A key component of the above course being U.S. Army War College Guide to National Security
Policy and Strategy, 2nd Edition:
This edition of the U. S. Army War College Guide to National Security Policy and Strategy reflects to some extent recent changes in the structure of the core curriculum at the War College. The college broke its traditional core course, “War, National Policy and Strategy,” into two courses: “Theory of War and Strategy” and “National Security Policy and Strategy.” The result for this book is the expansion of the block on strategic theory and the introduction of a block on specific strategic issues. Because little time has past since the publication of the most recent version of this book, this edition is largely an expansion of its predecessor rather than a major rewriting. Several chapters are new and others have undergone significant rewrites or updates, but about two-thirds of the book remains unchanged. Although this is not primarily a textbook, it does reflect both the method and manner we use to teach strategy formulation to America’s future senior leaders. The book is also not a comprehensive or exhaustive treatment of either strategy or the policymaking process. The Guide is organized in broad groups of chapters addressing general subject areas. We begin with a look at some specific issues about the general security environment—largely international. The section on strategic thought and formulation includes chapters on broad issues of strategy formulation as well as some basic strategic theory. The third section is about the elements of national power. A section on the national security policymaking process in the United States precedes the final section that deals with selected strategic issues.
While you are at it, this title from the AWC might be a good one Strategy and Grand Strategy: What Students and Practitioners Need to Know:
In this monograph, Dr. Tami Davis Biddle examines why it is so difficult to devise, implement, and sustain sound strategies and grand strategies. Her analysis begins with an examination of the meaning of the term “strategy” and a history of the ways that political actors have sought to employ strategies and grand strategies to achieve their desired political aims. She examines the reasons why the logic undergirding strategy is often lacking and why challenges of implementation (including bureaucratic politics, unforeseen events, civil-military tensions, and domestic pressures) complicate and undermine desired outcomes. This clear-headed critique, built on a broad base of literature (historical and modern; academic and policy-oriented), will serve as a valuable guide to students and policymakers alike as they seek to navigate their way through the unavoidable challenges—and inevitable twists and turns—inherent in the development and implementation of strategy.

If you can gain access, the "self-study" courses offered by The Naval Postgraduate School Center for Homeland Defense and Security might be of interest:
These courses are developed by the NPS CHDS teaching faculty and are derived from course content (lecture material and course readings) from the Center’s homeland security master’s degree curriculum. The courses, offered at no cost, are designed for homeland defense and security professionals who wish to enhance their understanding of key homeland security concepts and require the flexibility of self-paced instruction.

:::

(TASK A):
Summarize the passage on strategy study resources in two sentences.
(TASK B):
Write the next part of the passage on strategy study resources, starting after its final sentence.
The listing that comes after the passage on strategy study resources has no connection to it.

(DATASET RECORDS):

:::

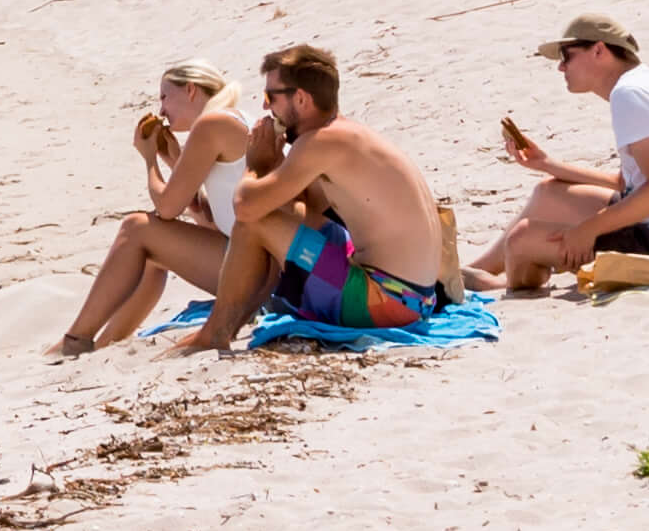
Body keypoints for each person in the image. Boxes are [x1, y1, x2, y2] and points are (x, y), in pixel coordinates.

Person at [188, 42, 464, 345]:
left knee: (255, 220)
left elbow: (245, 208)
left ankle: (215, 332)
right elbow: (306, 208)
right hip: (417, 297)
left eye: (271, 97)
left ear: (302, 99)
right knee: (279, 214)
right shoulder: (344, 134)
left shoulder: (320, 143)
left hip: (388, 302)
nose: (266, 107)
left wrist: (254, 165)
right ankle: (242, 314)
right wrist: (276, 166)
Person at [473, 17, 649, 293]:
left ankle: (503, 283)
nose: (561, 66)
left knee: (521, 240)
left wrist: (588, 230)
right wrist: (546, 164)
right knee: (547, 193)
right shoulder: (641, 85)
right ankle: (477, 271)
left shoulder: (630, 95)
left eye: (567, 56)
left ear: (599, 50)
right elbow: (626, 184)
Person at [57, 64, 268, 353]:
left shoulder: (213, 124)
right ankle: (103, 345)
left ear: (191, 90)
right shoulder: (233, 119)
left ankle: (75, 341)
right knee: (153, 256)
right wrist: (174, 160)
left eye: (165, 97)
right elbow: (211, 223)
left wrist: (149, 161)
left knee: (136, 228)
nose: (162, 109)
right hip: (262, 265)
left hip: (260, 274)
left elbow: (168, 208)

:::

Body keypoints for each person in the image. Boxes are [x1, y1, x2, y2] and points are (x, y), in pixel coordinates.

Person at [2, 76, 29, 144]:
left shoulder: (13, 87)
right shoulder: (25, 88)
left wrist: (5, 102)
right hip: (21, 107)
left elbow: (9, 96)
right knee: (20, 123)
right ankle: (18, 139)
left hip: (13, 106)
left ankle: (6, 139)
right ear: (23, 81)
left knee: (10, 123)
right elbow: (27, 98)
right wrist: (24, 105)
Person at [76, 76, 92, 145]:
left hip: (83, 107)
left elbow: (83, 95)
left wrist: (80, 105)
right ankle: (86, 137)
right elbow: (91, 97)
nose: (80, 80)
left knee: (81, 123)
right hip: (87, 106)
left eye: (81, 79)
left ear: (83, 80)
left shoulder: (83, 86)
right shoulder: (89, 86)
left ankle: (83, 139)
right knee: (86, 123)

:::

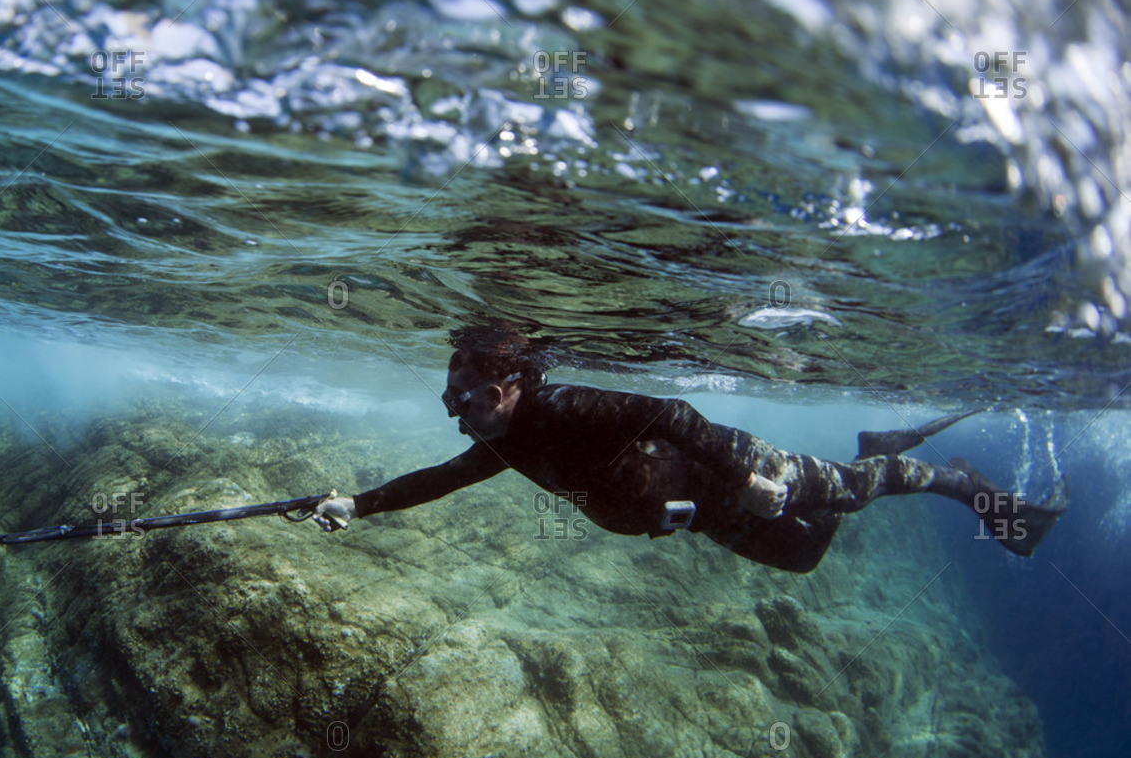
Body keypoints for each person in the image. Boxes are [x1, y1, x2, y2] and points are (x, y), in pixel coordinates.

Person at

:::

(TASK ANSWER A):
The passage recommends the second edition of the U.S. Army War College Guide to National Security Policy and Strategy, which largely expands its predecessor to reflect the college's split of its core course into two courses. It also suggests Dr. Tami Davis Biddle's monograph on why sound strategies and grand strategies are hard to devise, implement, and sustain, along with no-cost, self-paced courses from the Naval Postgraduate School Center for Homeland Defense and Security that draw on its homeland security master's curriculum.

(TASK ANSWER B):
There are several good titles offered, including "Critical Infrastructure Protection: Transportation Security" and "Critical Infrastructure: Vulnerability Analysis and Protection" the latter course description ought to prompt some thinking all by it self:
Critical Infrastructure protection is one of the cornerstones of homeland security. While PDD-63 lists 8 sectors, the National Strategy for Protection of Critical Infrastructure and Key Assets lists 11 sectors: Water, Power & Energy, Information & Telecommunications, Chemical Industry, Transportation, Banking & Finance, Defense Industry, Postal & Shipping, Agriculture & Food, Public Health, and Emergency Services. For the purposes of this course, we have divided these into levels with Water, Power & Energy, and Information & Telecommunications forming the first – or foundational – level. Chemical Industry, Transportation, and Banking & Finance are assigned level 2, and the remaining sectors are designated level 3 infrastructures. These levels indicate dependencies – higher levels are dependent on lower levels. Thus we focus most attention on the most fundamental critical infrastructures. This course develops a network theory of vulnerability analysis and risk assessment called “model-based vulnerability analysis” used to extract the critical nodes from each sector, model the nodes’ vulnerabilities by representing them in the form of a fault-tree, and then applying fault and financial risk reduction techniques to derive the optimal strategy for protection of each sector.

Not surprisingly, YouTube has some good discussions:








The point being, there is stuff out there for the autodidacts among you.

You might not get a piece of paper at the end, but you will know what you know.

Friday, January 29, 2016

Expensive Lessons in Governing Captured in NYTimes "More Is Needed to Beat ISIS, Pentagon Officials Concludes"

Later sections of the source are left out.